Peter Bauer,Arij Bouazizi,Ulrich Kressel,Fabian B. Flohr
2023-07-27
Abstract:Accurate 3D human pose estimation (3D HPE) is crucial for enabling autonomous vehicles (AVs) to make informed decisions and respond proactively in critical road scenarios. Promising results of 3D HPE have been gained in several domains such as human-computer interaction, robotics, sports and medical analytics, often based on data collected in well-controlled laboratory environments. Nevertheless, the transfer of 3D HPE methods to AVs has received limited research attention, due to the challenges posed by obtaining accurate 3D pose annotations and the limited suitability of data from other domains. We present a simple yet efficient weakly supervised approach for 3D HPE in the AV context by employing a high-level sensor fusion between camera and LiDAR data. The weakly supervised setting enables training on the target datasets without any 2D/3D keypoint labels by using an off-the-shelf 2D joint extractor and pseudo labels generated from LiDAR to image projections. Our approach outperforms state-of-the-art results by up to $\sim$ 13% on the Waymo Open Dataset in the weakly supervised setting and achieves state-of-the-art results in the supervised setting.
Computer Vision and Pattern Recognition,Artificial Intelligence
What problem does this paper attempt to address?

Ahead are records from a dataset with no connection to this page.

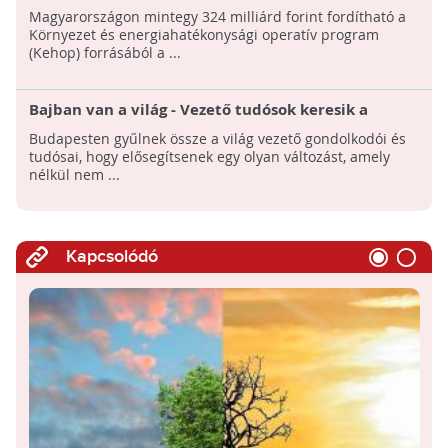
alkalmazkodásra
Magyarországon mintegy 324 milliárd forint fordítható a
Környezet és energiahatékonysági operatív program
(Kehop) forrásából a ...
Bajban van a világ - Vezető tudósok keresik a
megoldást a Föld problémáira Budapesten
Budapesten gyűlnek össze a világ vezető gondolkodói és
tudósai, hogy elősegítsenek egy olyan változást, amely
nélkül nem ...
Kapcsolódó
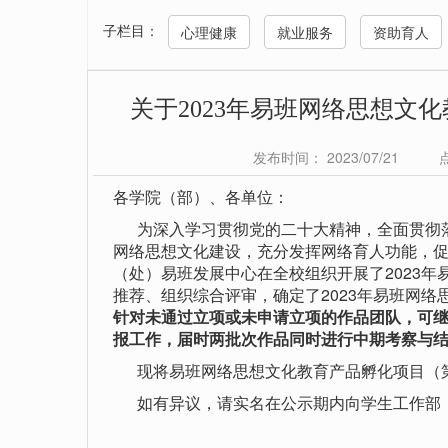
子栏目：
心理健康
就业服务
资助育人
关于2023年易班网络思想文
发布时间： 2023/07/21
各学院（部）、各单位：
为深入学习贯彻党的二十大精神，全面贯彻落
网络思想文化建设，充分发挥网络育人功能，
（处）易班发展中心在全校组织开展了2023
推荐、组织综合评审，确定了2023年易班网络
针对未通过立项或未申请立项的作品团队，可继续
报工作，届时两批次作品同时进行中期考察与
现将易班网络思想文化教育产品孵化项目（第一
如有异议，请实名在公示期内向学生工作部（处）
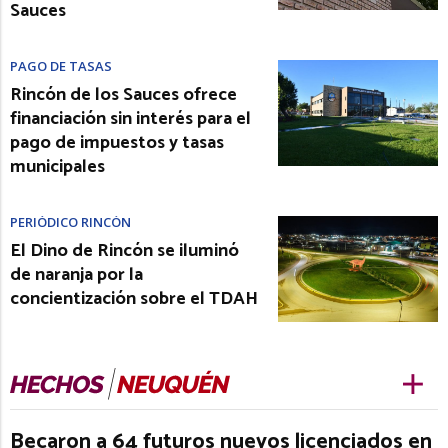
Sauces
PAGO DE TASAS
Rincón de los Sauces ofrece
financiación sin interés para el
pago de impuestos y tasas
municipales
PERIÓDICO RINCÓN
El Dino de Rincón se iluminó
de naranja por la
concientización sobre el TDAH
Becaron a 64 futuros nuevos licenciados en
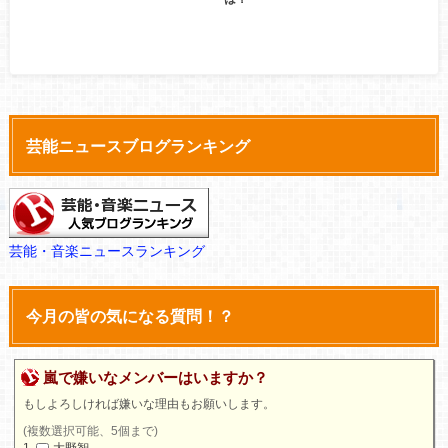
芸能ニュースブログランキング
芸能・音楽ニュースランキング
今月の皆の気になる質問！？
嵐で嫌いなメンバーはいますか？
もしよろしければ嫌いな理由もお願いします。
(複数選択可能、5個まで)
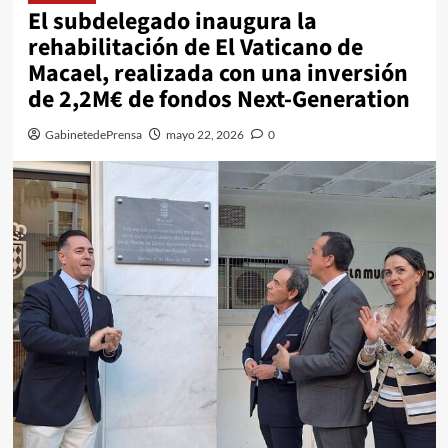
El subdelegado inaugura la
rehabilitación de El Vaticano de
Macael, realizada con una inversión
de 2,2M€ de fondos Next-Generation
GabinetedePrensa
mayo 22, 2026
0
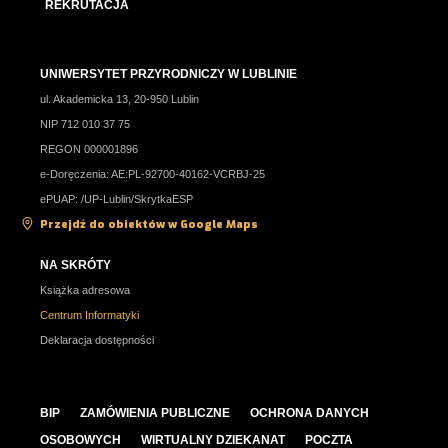
REKRUTACJA
UNIWERSYTET PRZYRODNICZY W LUBLINIE
ul. Akademicka 13, 20-950 Lublin
NIP 712 010 37 75
REGON 000001896
e-Doręczenia: AE:PL-92700-40162-VCRBJ-25
ePUAP: /UP-Lublin/SkrytkaESP
Przejdź do obiektów w Google Maps
NA SKRÓTY
Książka adresowa
Centrum Informatyki
Deklaracja dostępności
BIP
ZAMÓWIENIA PUBLICZNE
OCHRONA DANYCH
OSOBOWYCH
WIRTUALNY DZIEKANAT
POCZTA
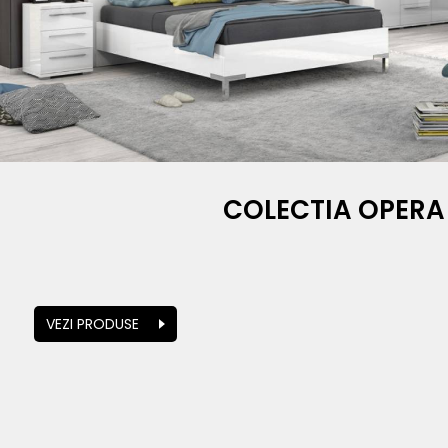
COLECTIA OPERA
VEZI PRODUSE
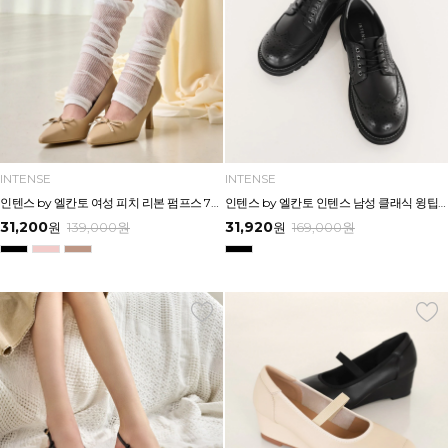
INTENSE
INTENSE
인텐스 by 엘칸토 여성 피치 리본 펌프스 7cm LCWD95I613
인텐스 by 엘칸토 인텐스 남성 클래식 윙팁 볼륨 드레스 3cm LCMD30I613
31,200
31,920
원
139,000
원
원
169,000
원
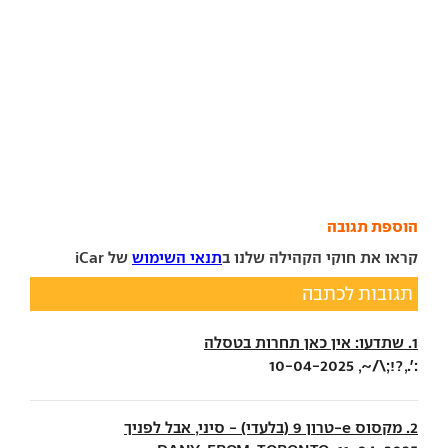
הוספת תגובה
קראו את חוקי הקהילה שלנו ב
תנאי השימוש
של iCar
תגובות לכתבה
1. שתדעו: אין כאן תחרות בטסלה
:'.,?!;\/~, 10-04-2025
2. מקסוס e-טרון 9 (בלעדי) - סיני, אבל לפניך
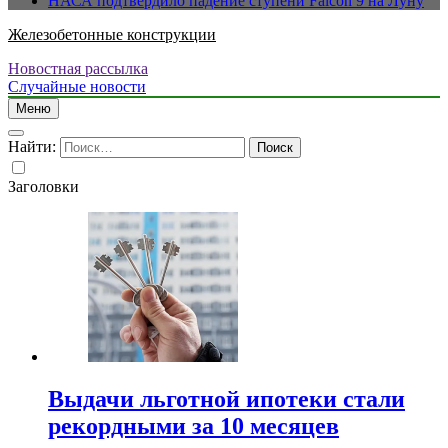
НАСА подтвердило падение ступени Falcon 9 на Луну
Железобетонные конструкции
Новостная рассылка
Случайные новости
Меню
Найти:
Заголовки
Выдачи льготной ипотеки стали
рекордными за 10 месяцев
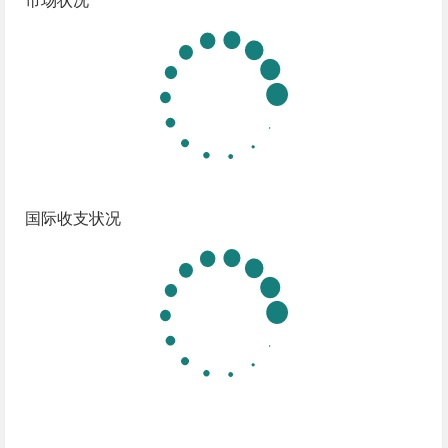
市场状况
国际收支状况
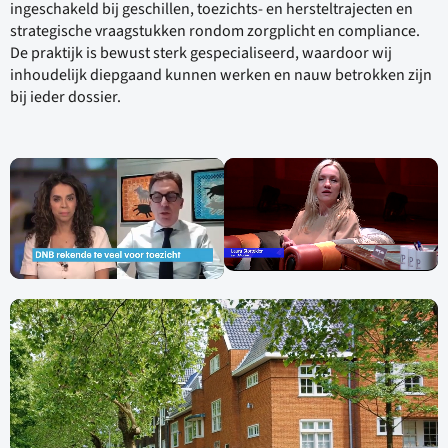
ingeschakeld bij geschillen, toezichts- en hersteltrajecten en
strategische vraagstukken rondom zorgplicht en compliance.
De praktijk is bewust sterk gespecialiseerd, waardoor wij
inhoudelijk diepgaand kunnen werken en nauw betrokken zijn
bij ieder dossier.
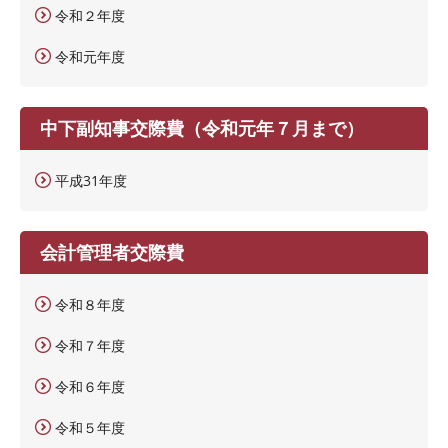
令和２年度
令和元年度
中下副知事交際費（令和元年７月まで）
平成31年度
会計管理者交際費
令和８年度
令和７年度
令和６年度
令和５年度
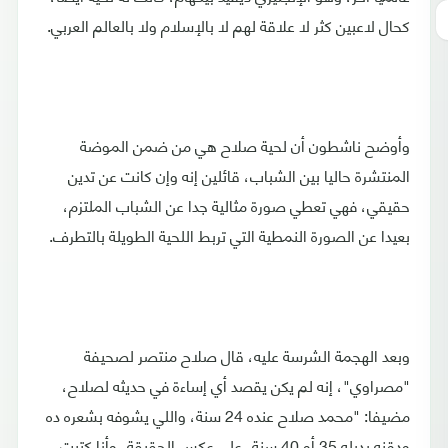
كحال لاعبين كثر لا علاقة لهم لا بالإسلام ولا بالعالم العربي.
وأوضح ناشطون أن لحية صلاح هي من ضمن الموضة
المنتشرة حاليا بين الشباب، قائلين إنه وإن كانت عن تدين
حقيقي، فهي تعطي صورة مثالية جدا عن الشباب الملتزم،
بعيدا عن الصورة النمطية التي تربط اللحية الطويلة بالتطرف.
وبعد الهجمة الشرسة عليه، قال صلاح منتصر لصحيفة
"مصراوي"، إنه لم يكن يقصد أي إساءة في حديثه لصلاح،
مضيفا: "محمد صلاح عنده 24 سنة، واللي يشوفه بشعره ده
ودقنه يديله 35 أو 40 سنة، على عكس الحقيقة، وأنا كتبت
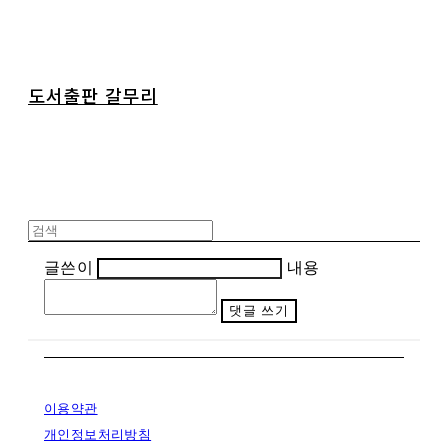
도서출판 갈무리
글쓴이
내용
댓글 쓰기
이용약관
개인정보처리방침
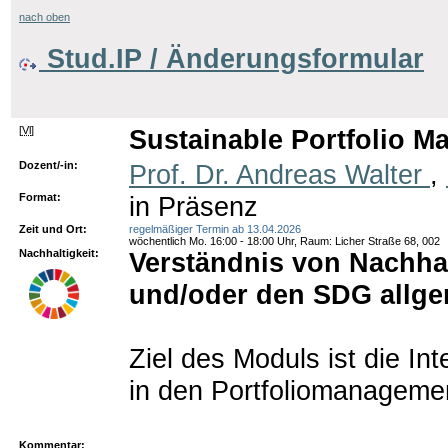
nach oben
Stud.IP / Änderungsformular
[
Vl
]
Sustainable Portfolio 
Dozent/-in:
Prof. Dr. Andreas Walter
,
Format:
in Präsenz
Zeit und Ort:
regelmäßiger Termin ab 13.04.2026
wöchentlich Mo. 16:00 - 18:00 Uhr, Raum: Licher Straße 68, 002
Nachhaltigkeit:
Verständnis von Nachhal
und/oder den SDG allg
Ziel des Moduls ist die In
in den Portfoliomanageme
Kommentar:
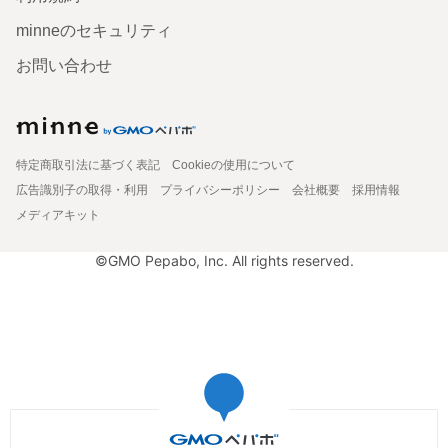
minneのセキュリティ
お問い合わせ
特定商取引法に基づく表記
Cookieの使用について
広告識別子の取得・利用
プライバシーポリシー
会社概要
採用情報
メディアキット
©GMO Pepabo, Inc. All rights reserved.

### What problem does this paper attempt to solve? This paper aims to address the issue of accurate 3D Human Pose Estimation (3D HPE) for Autonomous Vehicles (AVs) in complex urban environments. Specifically, the goals of the paper include: 1. **Fusing Multimodal Data**: Proposing an effective method to fuse data from RGB images (i.e., 2D keypoints) and LiDAR point clouds to obtain 3D pose estimation of pedestrians or cyclists. 2. **Weak Supervision Learning Method**: Developing a weak supervision learning framework that can train models on target datasets without any 2D or 3D keypoint labels, requiring only accurate LiDAR-to-image projections. 3. **Performance Improvement**: Demonstrating through experiments on the Waymo Open Dataset that the proposed method improves by approximately 13% under weak supervision settings compared to existing methods and achieves state-of-the-art performance under supervised settings. The paper points out that obtaining accurate 3D pose annotations in uncontrolled outdoor scenes is very time-consuming and costly. Therefore, the proposed method effectively addresses this issue, thereby enhancing the safety and reliability of autonomous vehicles.